[MATERIALS PROVIDED — start]

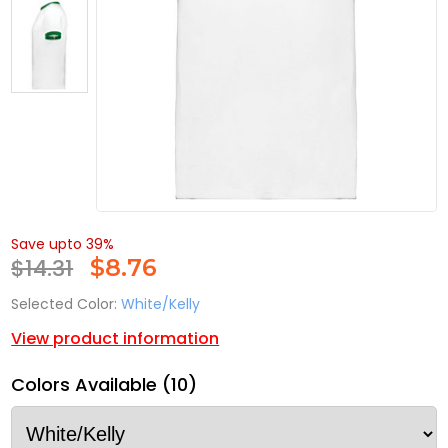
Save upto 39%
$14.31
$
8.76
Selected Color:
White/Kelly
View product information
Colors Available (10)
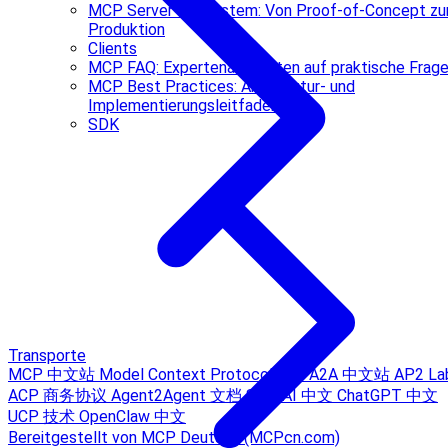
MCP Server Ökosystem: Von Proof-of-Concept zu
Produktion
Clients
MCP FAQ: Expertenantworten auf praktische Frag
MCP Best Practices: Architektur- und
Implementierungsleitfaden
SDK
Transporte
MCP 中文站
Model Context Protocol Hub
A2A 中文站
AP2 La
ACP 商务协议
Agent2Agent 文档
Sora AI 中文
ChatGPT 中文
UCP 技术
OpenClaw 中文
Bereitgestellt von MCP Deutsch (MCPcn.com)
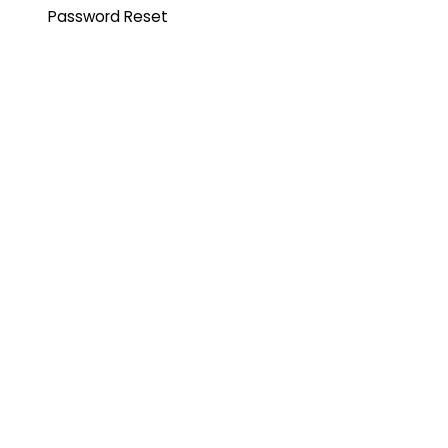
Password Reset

[MATERIALS PROVIDED — finish]

**TASK TO CARRY OUT**
Write out the data above exactly as it appears, but without any image.

**RESULT**
Save upto 39%
$14.31
$
8.76
Selected Color:
White/Kelly
View product information
Colors Available (10)
MCP Server Ökosystem: Von Proof-of-Concept zu
Produktion
Clients
MCP FAQ: Expertenantworten auf praktische Frag
MCP Best Practices: Architektur- und
Implementierungsleitfaden
SDK
Transporte
MCP 中文站
Model Context Protocol Hub
A2A 中文站
AP2 La
ACP 商务协议
Agent2Agent 文档
Sora AI 中文
ChatGPT 中文
UCP 技术
OpenClaw 中文
Bereitgestellt von MCP Deutsch (MCPcn.com)
Password Reset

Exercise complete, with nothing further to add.